En ce temps-là, guère plus de cent ans, quasiment hier quand on y pense, un tout petit moment comparé au temps écoulé depuis l'instant décisif où l'éternel barbu a piqué une côte à Adam pendant son sommeil pour fabriquer Eve… définissant ainsi d'emblée une forme de hiérarchie entre ses créatures, au point que bien plus tard, en ce temps-là donc, on n'imagine toujours pas qu'une femme puisse être une personne à part entière, qu'elle puisse penser, créer, échapper à son destin d'épouse au foyer dont l'unique acte de création doit consister à se reproduire, toute autre forme d'expression étant pour elle accessoire et d'agrément…
1900, tandis que Camille Claudel en bave des ronds de chapeau en France, au nord de l'Allemagne, Paula Becker vient juste de faire vingt-quatre ans.

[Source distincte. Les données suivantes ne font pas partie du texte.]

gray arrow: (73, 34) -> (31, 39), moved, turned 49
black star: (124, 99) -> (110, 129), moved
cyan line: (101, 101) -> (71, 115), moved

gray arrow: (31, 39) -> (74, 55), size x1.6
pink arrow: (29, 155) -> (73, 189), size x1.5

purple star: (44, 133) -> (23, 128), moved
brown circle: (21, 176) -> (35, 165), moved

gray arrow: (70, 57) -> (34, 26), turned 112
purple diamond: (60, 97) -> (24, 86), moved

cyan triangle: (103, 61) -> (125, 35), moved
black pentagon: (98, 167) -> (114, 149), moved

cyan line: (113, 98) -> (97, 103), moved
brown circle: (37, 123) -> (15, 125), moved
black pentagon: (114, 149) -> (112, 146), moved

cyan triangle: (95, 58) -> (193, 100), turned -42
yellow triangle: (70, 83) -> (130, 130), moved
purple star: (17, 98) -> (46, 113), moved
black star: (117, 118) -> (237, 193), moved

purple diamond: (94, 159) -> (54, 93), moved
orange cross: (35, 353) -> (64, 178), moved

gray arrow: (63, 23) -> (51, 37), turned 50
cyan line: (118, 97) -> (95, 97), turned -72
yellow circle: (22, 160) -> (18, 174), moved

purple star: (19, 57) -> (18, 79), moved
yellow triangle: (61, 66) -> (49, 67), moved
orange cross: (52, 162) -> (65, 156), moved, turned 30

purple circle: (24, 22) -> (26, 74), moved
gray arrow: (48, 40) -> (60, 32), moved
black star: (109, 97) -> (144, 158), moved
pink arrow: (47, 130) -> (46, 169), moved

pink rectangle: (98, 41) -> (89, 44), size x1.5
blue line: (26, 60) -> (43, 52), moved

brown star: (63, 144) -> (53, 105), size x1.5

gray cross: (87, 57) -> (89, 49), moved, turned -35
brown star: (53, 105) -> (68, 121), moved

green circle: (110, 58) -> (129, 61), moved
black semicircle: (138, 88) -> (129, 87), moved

Paula, c'est une grande fille pleine de vitalité, de désirs, d'humour. Elle n'en a toujours fait qu'à sa tête – qu'elle a bien belle autant que bien pleine – et son coup de pinceau s'affirme loin des codes que son milieu essaie de lui imposer. Sa peinture est comme elle : forte, pleine de matière, originale, libre. À contre-courant de ce que ses prétendus maîtres lui enseignent, elle peint à grandes touches ce qu'elle ressent, au gré des rencontres : les gens du peuple, les paysages… refusant de se laisser dicter sa place, son inspiration, son style. Quand elle épouse Otto Modersohn, il est peintre aussi, il est reconnu, a déjà du succès et malgré la forte complicité qui règne entre eux, malgré tout l'amour et l'admiration qu'il lui voue, Paula se rend vite compte qu'elle ne pourra s'affirmer pleinement qu'en prenant le large. Elle va donc partir pour Paris, la ville pullule d'artistes, les rencontres sont stimulantes: Rilke, Gauguin, Cézanne, les Nabis, plein d'autres… Et Paula peint, évolue, éclectique, abondante. Chacun de ses séjours à Paris la conforte dans son style, le nourrit, l'enrichit.

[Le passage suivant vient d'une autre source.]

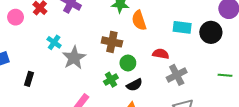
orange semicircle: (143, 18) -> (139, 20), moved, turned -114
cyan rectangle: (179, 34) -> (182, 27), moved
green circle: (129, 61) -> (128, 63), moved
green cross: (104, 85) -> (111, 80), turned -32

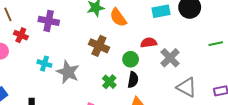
brown cross: (112, 42) -> (99, 46), turned 30
green circle: (128, 63) -> (131, 59), moved
black semicircle: (134, 85) -> (133, 80), turned -35

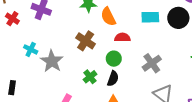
red semicircle: (149, 43) -> (123, 37), moved

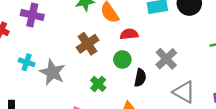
brown cross: (86, 41) -> (88, 44), turned 30
black semicircle: (113, 79) -> (140, 78), moved

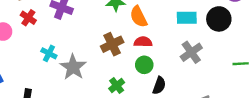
red semicircle: (129, 34) -> (143, 42), moved
gray cross: (166, 59) -> (191, 52), moved

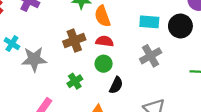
gray star: (73, 67) -> (34, 59), turned 30

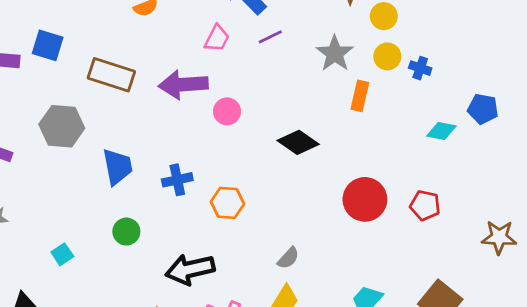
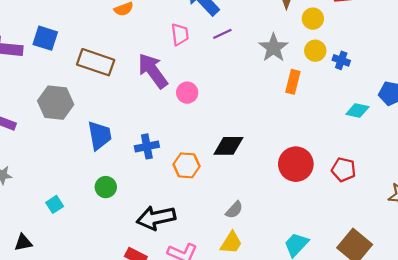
pink trapezoid: (217, 38) -> (180, 34), turned -35
purple arrow: (183, 84) -> (153, 71), turned 57
black diamond: (298, 142) -> (228, 146), moved, turned -36

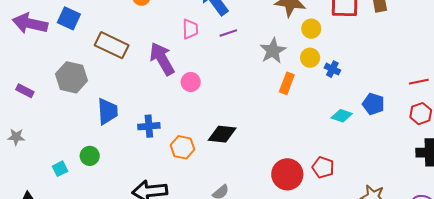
red circle: (296, 164) -> (287, 174), moved
green circle: (106, 187) -> (90, 156), moved

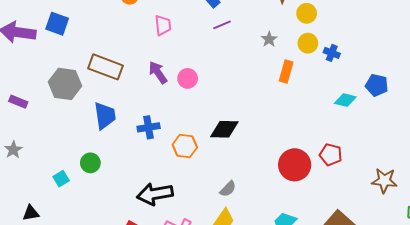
pink trapezoid: (190, 29) -> (163, 25), moved
brown rectangle: (112, 45) -> (105, 67), moved
gray star: (273, 51) -> (269, 39), size x0.6
purple arrow: (162, 59) -> (158, 72), moved, size x0.7
gray star: (16, 137) -> (13, 150), turned -30

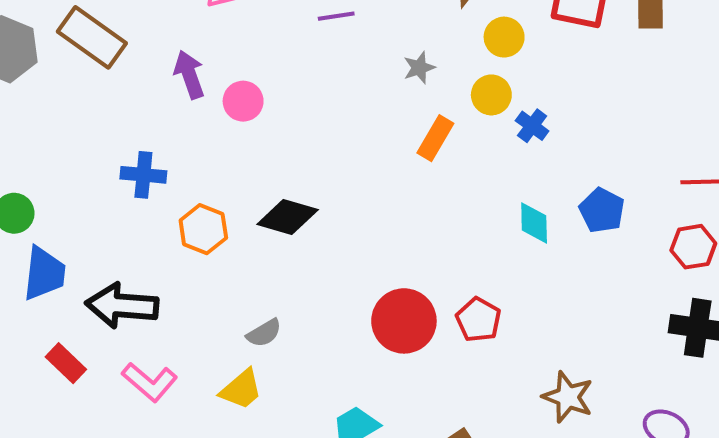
cyan diamond: (345, 100) -> (534, 223), turned 60
blue trapezoid: (105, 116) -> (44, 273), moved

La vie de Paula ne sera pas très longue, elle mourra juste après avoir donné naissance à sa fille, à trente et un ans, laissant plus de sept cents toiles, treize estampes, un millier de dessins… Une existence brève mais intense et productive qui laisse de quoi remplir le musée qui lui est dédié en Allemagne, faisant d'elle la première femme à connaître cette reconnaissance.

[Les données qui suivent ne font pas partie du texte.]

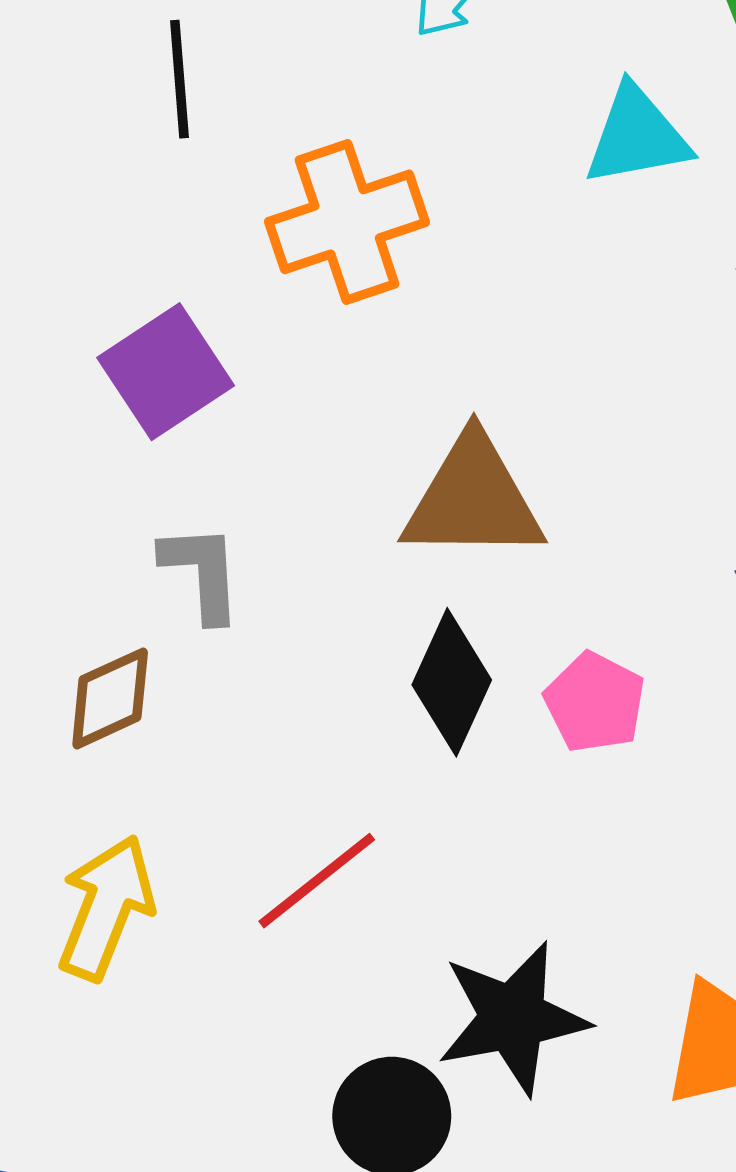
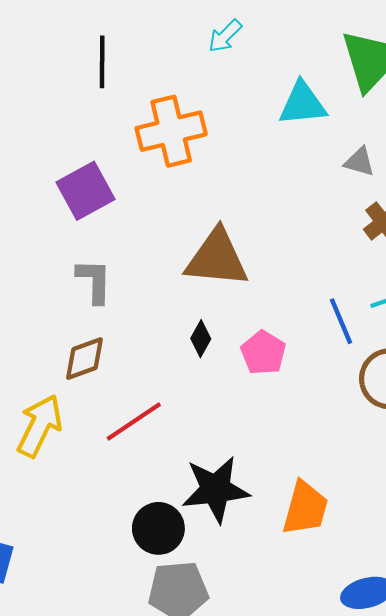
black diamond: (452, 682) -> (201, 339), size x0.6
brown diamond: (110, 698) -> (85, 359), moved

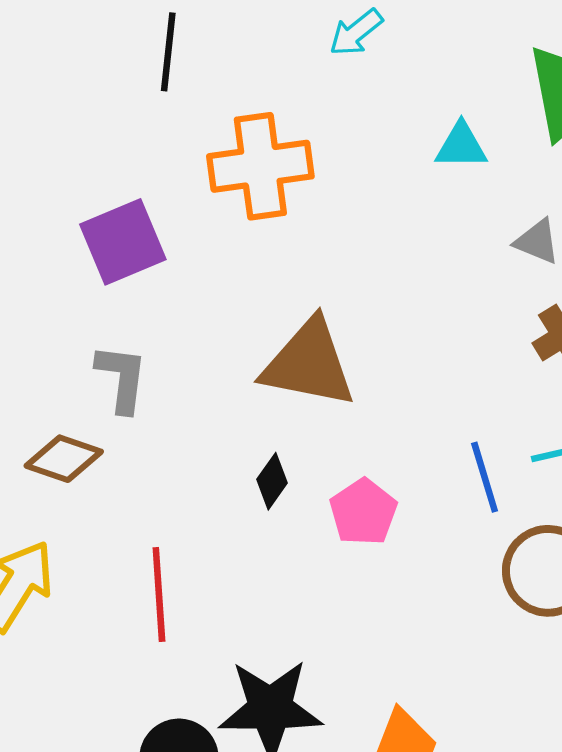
cyan triangle: (303, 104) -> (461, 146), size x0.7
brown diamond: (85, 359) -> (64, 459), moved, turned 33
red line: (134, 421) -> (159, 594), turned -66

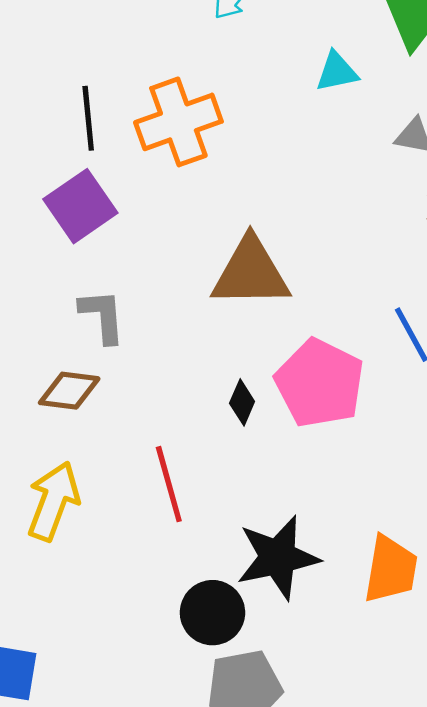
black line: (168, 52) -> (88, 118), moved
black diamond: (272, 481) -> (242, 402), moved
pink pentagon: (363, 512) -> (320, 383), size x1.6

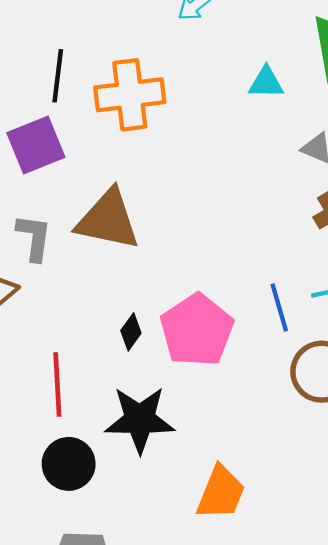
brown triangle: (251, 273) -> (108, 220), moved
black star: (278, 557) -> (140, 420), moved
black circle: (212, 613) -> (69, 464), moved

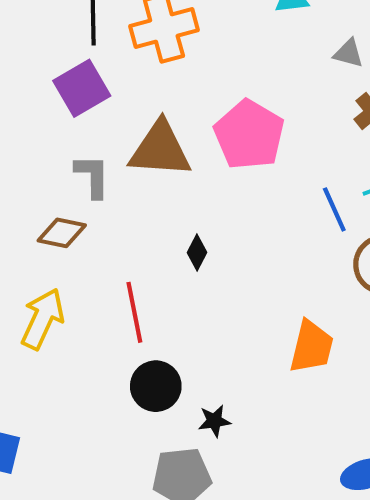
pink pentagon: (197, 330) -> (249, 135), moved
black star: (140, 420) -> (214, 421), moved, size x0.5
orange trapezoid: (221, 493) -> (311, 347), moved

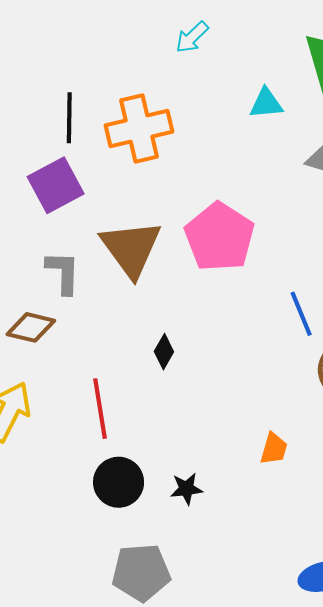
brown triangle: (160, 149) -> (131, 248), turned 48
orange trapezoid: (311, 347) -> (274, 449), size x0.6
black star: (214, 421) -> (186, 489), moved

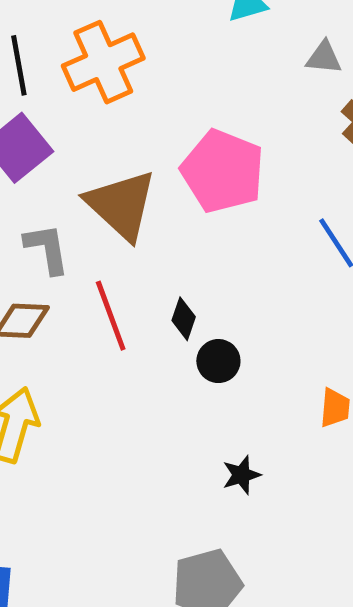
red line: (100, 409) -> (111, 316), moved
black circle: (119, 482) -> (218, 361), moved, size x0.7

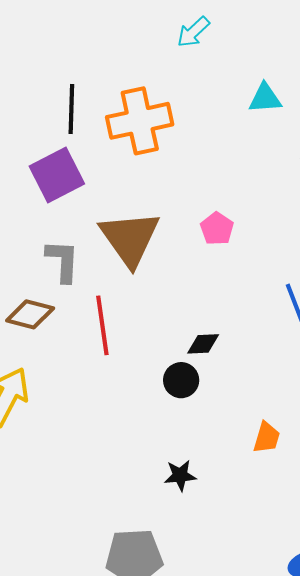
pink pentagon: (223, 171) -> (217, 229), size x0.5
black diamond: (184, 319) -> (203, 344), moved, turned 56

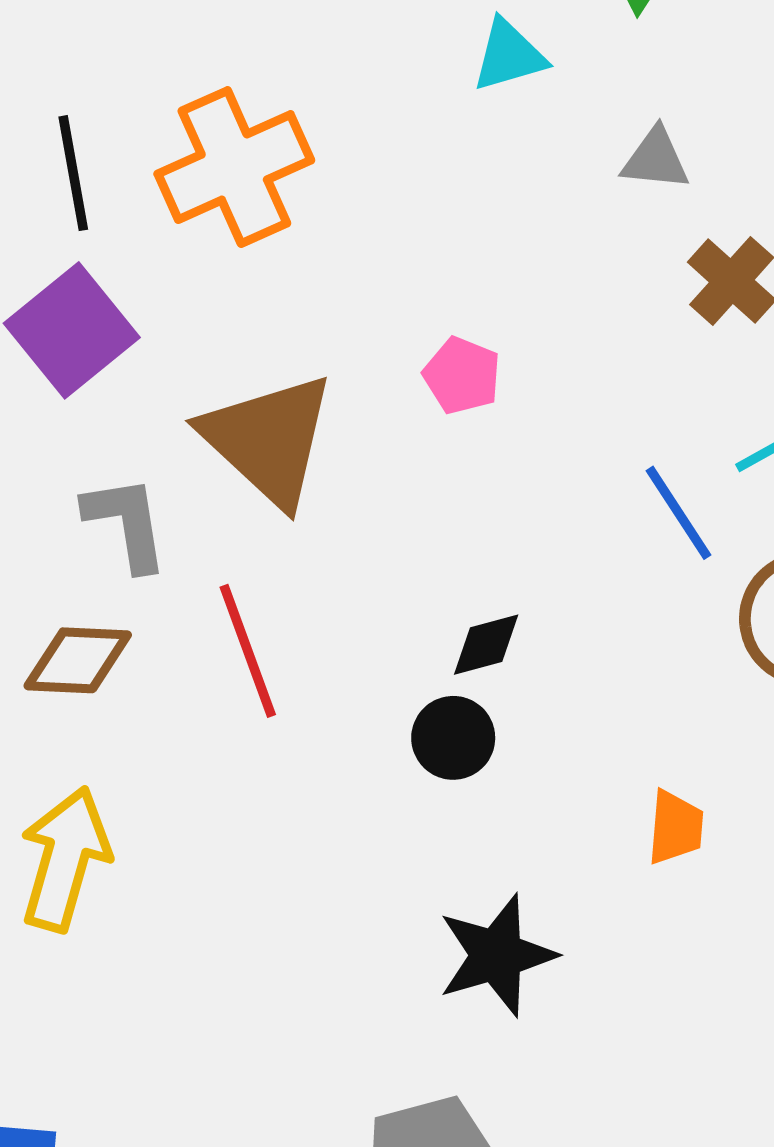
black star: (180, 475) -> (497, 955), size x1.6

Pour parler de cette femme hors norme, il était exclu de se montrer académique et figé ; Christian Schwochow a choisi une comédienne à la personnalité singulière, à la présence forte : Carla Juri. Paula rit fort, marche à grand pas, elle est robuste, ne cherche pas à minauder ou à plaire. À une époque où on demandait avant tout aux femmes d'être charmantes, décoratives, discrètes, elle vit à fond, ne cède sur rien, se moque des conventions. Elle est une femme libre et au-delà d'un portrait d'artiste qui mérite d'être connue pour son œuvre , le film raconte qu'il est possible de se vivre femme autrement, quelles que soient les circonstances, l'époque, la pression culturelle et sociale… « Aujourd'hui, il est dur de se réaliser pleinement, en tant qu'amant, que parent, que salarié », dit le réalisateur, « l'histoire de Paula tourne autour de cette question et en cela elle est absolument moderne. » Chose inhabituelle : ce sont les deux scénaristes Stefan Kolditz et Stephan
Suschke qui ont travaillé sur la personnalité et le destin de Paula Becker avant de contacter Christian Schwochow pour qu'il s'empare du projet.